_TASK BRIEF_
Report every line of the data where the string "picked" appears.

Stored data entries
--- START ---

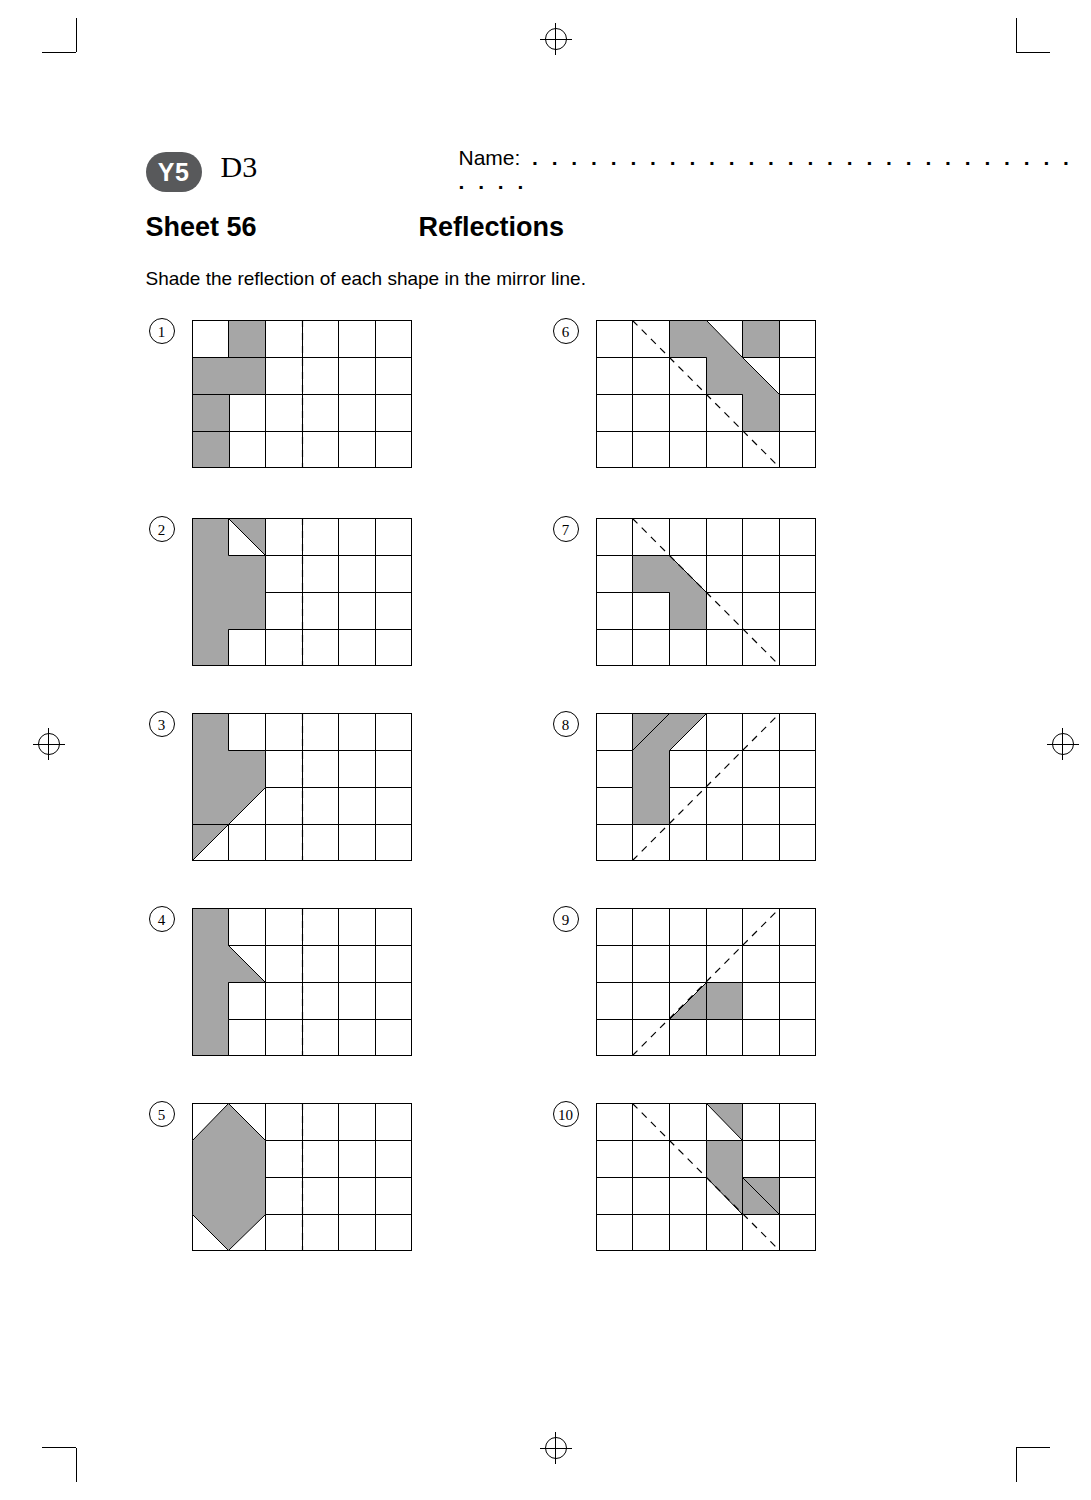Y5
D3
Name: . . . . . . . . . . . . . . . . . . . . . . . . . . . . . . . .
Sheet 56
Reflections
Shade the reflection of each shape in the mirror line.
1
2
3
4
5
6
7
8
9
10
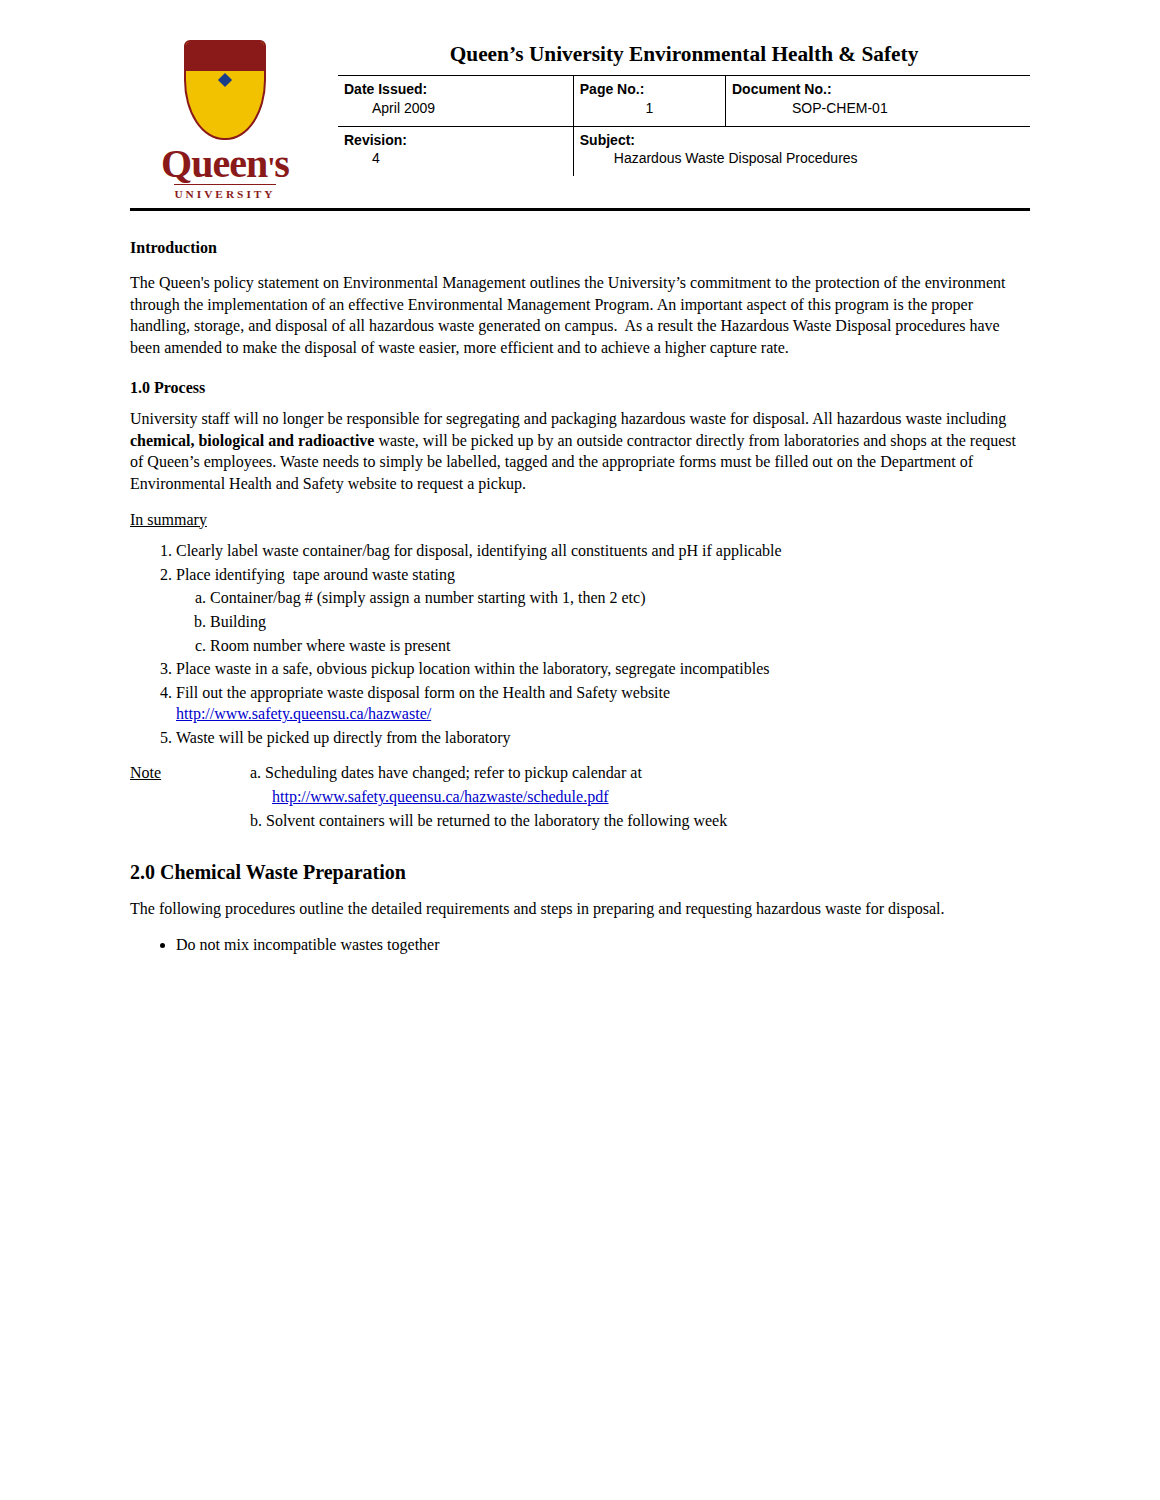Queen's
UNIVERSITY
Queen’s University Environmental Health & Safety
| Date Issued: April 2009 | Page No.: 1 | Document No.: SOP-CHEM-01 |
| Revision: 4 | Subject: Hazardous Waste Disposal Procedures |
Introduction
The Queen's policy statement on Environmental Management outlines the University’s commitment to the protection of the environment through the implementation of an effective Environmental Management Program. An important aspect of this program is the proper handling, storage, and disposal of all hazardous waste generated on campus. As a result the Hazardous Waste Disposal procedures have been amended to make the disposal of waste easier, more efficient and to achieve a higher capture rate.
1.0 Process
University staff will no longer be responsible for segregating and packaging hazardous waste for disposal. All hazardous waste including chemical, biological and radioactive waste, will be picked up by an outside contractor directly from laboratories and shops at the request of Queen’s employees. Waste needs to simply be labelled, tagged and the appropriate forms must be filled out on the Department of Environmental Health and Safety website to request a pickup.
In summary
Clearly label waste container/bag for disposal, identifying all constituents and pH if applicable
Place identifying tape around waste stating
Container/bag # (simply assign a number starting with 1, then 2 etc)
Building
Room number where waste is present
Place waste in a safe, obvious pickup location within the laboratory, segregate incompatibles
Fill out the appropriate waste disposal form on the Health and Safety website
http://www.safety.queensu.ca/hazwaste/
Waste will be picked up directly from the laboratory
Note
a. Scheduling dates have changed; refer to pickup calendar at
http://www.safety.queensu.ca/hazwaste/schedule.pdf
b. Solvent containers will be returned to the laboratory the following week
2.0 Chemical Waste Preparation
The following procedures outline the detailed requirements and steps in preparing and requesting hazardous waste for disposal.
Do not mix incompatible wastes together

--- END ---
--- START ---

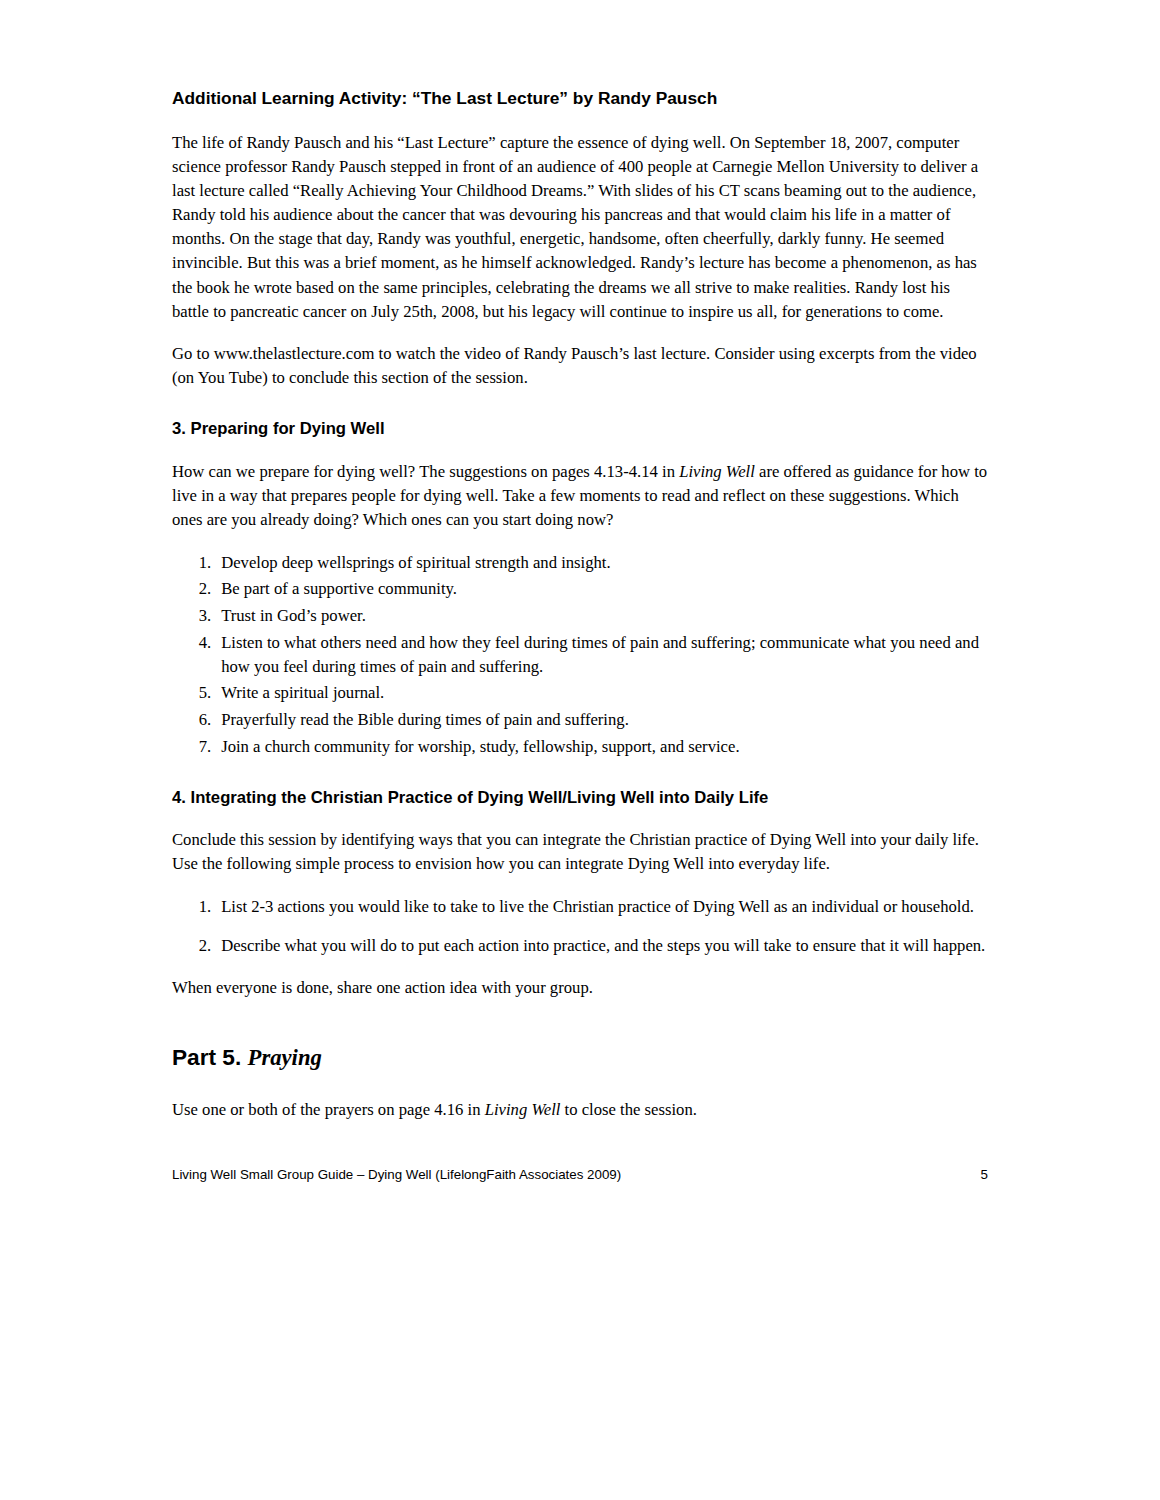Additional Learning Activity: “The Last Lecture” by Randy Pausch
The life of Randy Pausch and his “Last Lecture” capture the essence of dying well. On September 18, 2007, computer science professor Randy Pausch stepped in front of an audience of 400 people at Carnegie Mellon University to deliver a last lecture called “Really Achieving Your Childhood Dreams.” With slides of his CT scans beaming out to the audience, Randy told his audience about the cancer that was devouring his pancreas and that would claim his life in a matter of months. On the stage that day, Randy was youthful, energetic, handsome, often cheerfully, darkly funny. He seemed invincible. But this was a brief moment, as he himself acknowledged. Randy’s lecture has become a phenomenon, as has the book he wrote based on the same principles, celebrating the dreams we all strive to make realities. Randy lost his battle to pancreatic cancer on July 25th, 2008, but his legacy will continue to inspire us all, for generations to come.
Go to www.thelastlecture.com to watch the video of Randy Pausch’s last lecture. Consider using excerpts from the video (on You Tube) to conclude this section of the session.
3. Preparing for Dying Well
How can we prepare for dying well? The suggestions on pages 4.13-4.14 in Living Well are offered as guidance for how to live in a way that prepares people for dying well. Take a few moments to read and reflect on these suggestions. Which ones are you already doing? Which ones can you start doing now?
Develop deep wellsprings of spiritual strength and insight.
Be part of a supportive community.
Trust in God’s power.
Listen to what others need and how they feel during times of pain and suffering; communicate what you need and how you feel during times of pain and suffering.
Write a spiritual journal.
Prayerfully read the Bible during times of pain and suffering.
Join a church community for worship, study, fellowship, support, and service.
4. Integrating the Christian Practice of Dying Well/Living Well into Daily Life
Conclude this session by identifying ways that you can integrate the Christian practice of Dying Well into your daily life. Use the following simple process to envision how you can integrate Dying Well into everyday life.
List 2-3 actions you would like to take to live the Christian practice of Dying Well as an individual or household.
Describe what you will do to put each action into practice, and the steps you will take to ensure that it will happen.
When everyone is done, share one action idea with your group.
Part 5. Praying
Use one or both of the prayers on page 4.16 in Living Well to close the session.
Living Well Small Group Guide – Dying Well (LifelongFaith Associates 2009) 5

--- END ---

_TASK OUTPUT_
University staff will no longer be responsible for segregating and packaging hazardous waste for disposal. All hazardous waste including chemical, biological and radioactive waste, will be picked up by an outside contractor directly from laboratories and shops at the request of Queen’s employees. Waste needs to simply be labelled, tagged and the appropriate forms must be filled out on the Department of Environmental Health and Safety website to request a pickup.
Waste will be picked up directly from the laboratory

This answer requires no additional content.